Any feed or food needs to contain sufficient quantities of vitamins, as they facilitate the development of proper and healthy body functions. Moreover, vitamins contribute to the development of the immune system, while also helping in the digestion of other nutrients [81,82]. The fat-soluble vitamins (α and γ tocopherols) are good natural antioxidants that impede lipid oxidation in biological systems by stabilizing hydroperoxyl and in mopping out other free radicals [83,84,85]. As vitamins cannot be synthesized de novo by animals, they must be supplied constantly by food, thus incorporation of the studied insects in diets would likely serve as an alternative source of vitamins.

In addition to macro- and micronutrients, edible insects are rich in natural bioactive compounds, which includes peptides and phytochemicals [18,86]. These compounds have unique and yet vital properties such as hydrophilicity, permeability and multifactorial interaction with the biological molecules, all of which are essential in disease prevention [84]. Previous studies have shown that synthetic bioactive compounds may impede other nutrients’ biological functions in vivo, therefore, natural compounds are often regarded as being safer [86]. For instance, a recently published in vitro study revealed two peptides extracted from silkworm pupae powder, which has strong antioxidant activity in HepG2 cells [87]. Furthermore, most compounds in silkworm pupae have been reported to have various pharmacological functions, which includes antibacterial, antitumor, antioxidant, lipid and blood-sugar-regulation, antiapoptotic, hypotensive, improving liver function, antifatigue, antiaging, antigenotoxic, alcohol detoxification and immunomodulatory effects [86,88,89]. Therefore, it could be possible to develop functional foods or medicines from silkworm pupae extracts, to help prevent diseases (diabetes, obesity and other lifestyle related disorders) caused by oxidative stress [88,89]. Unfortunately, such extensive studies described above on silkworm pupae, have never been researched for Gonimbrasia spp., which opens new opportunities for future efforts.

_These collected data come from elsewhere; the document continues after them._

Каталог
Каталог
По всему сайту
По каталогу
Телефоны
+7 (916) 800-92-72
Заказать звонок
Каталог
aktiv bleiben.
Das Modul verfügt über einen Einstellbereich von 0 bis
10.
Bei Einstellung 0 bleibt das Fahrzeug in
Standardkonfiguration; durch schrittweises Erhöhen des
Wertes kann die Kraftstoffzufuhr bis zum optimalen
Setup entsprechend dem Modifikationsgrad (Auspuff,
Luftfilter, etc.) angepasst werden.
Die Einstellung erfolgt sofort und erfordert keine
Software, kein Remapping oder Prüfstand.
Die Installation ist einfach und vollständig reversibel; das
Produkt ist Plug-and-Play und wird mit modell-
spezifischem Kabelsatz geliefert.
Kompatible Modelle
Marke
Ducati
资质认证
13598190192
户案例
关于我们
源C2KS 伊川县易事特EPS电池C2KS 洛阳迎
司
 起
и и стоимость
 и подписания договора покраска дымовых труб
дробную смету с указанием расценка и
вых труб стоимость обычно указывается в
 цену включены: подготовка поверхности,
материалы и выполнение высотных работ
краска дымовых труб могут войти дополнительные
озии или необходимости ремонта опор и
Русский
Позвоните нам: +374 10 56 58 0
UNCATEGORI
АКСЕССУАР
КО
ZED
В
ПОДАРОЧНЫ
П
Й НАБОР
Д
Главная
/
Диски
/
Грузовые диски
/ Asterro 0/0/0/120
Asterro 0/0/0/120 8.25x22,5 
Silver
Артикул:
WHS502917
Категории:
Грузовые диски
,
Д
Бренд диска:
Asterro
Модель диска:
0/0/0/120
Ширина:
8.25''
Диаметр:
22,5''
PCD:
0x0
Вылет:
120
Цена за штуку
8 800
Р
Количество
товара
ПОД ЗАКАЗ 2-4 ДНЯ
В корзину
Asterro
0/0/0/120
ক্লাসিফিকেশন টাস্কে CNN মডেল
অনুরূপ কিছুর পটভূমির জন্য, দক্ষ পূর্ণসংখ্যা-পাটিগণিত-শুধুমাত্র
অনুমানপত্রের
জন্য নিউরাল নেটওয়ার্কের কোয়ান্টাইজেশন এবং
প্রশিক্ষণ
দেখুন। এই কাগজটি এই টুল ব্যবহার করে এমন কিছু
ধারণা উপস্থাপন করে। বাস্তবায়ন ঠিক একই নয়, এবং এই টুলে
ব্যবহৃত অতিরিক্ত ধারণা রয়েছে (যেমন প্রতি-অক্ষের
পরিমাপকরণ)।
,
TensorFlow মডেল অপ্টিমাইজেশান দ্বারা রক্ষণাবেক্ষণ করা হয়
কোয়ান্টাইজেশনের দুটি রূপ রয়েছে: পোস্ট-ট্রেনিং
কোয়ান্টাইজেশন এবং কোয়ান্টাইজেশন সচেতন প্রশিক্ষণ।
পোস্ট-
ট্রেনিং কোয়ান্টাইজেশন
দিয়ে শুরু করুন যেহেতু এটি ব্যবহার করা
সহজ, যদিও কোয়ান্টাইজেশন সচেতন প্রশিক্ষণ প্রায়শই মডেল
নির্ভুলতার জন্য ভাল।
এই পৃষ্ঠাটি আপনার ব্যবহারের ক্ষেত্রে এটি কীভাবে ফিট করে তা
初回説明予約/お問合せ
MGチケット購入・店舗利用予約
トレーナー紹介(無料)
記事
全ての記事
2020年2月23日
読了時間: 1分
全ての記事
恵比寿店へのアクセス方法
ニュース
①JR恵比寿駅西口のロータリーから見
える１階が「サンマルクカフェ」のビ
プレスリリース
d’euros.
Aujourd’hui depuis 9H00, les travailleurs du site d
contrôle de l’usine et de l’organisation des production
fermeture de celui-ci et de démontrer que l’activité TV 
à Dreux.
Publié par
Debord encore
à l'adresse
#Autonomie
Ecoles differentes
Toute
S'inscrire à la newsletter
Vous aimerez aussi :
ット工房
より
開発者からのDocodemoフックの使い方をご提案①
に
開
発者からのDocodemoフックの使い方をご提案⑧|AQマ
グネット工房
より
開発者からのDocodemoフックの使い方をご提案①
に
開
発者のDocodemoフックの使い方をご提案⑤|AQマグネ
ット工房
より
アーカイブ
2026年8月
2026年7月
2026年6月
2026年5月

It is also important to note that most of the aforementioned silkworm pupal bioactivities have only been tested in vitro, hence in vivo assays either in animal models or human are needed. Despite the huge potential of edible insects as food and feed or medicine, their safety needs to be evaluated, both for toxicological safety and for allergic reactions. For instance, though insect oils are high in unsaturated fatty acids, they are not recommended for direct human consumption due to the presence of triacylglycerols, which if consumed may increase the risk of heart related diseases [90]. In addition, allergenicity has been described in some edible insects such as peptides such as 27-kDa glycoprotein, chitinase precursor and profilin in silkworms [91,92]. However, processing through heat could cause chemical modifications to the allergens, resulting in the loss or reduction in allergenicity [93]. Another important aspect that needs to be considered is the development of laws and regulations on consumption of edible insects, especially in Africa. In Europe, the new EU food legislation allows for the legalization of edible insect consumption [94]. Such regulations are needed to govern the production and consumption of insect and as a form of protection for consumers.

4. Conclusions

The overall nutrient profile of the edible stage of GC was comparable to that of the silkworm pupae, which were comparable to, or surpassed, those of the conventional animal and plant-based products in some cases. The high content of mono- and polyunsaturated fatty acids, vitamins, minerals and protein in the targeted edible stage of GC and silkworm pupae showed that they could be explored as a food additive for tackling nutritional deficiencies. However, further studies on protein digestibility, amino acid profile, antinutrients and antioxidants would be necessary. With the ongoing challenges of an expanding global population, climate change, scarcity of land and water and the ever increasing undernourished populations in developing countries, novel food production strategies are required. The rearing of edible insects for food and feed has the potential to bridge these gaps in an environmentally sustainable manner.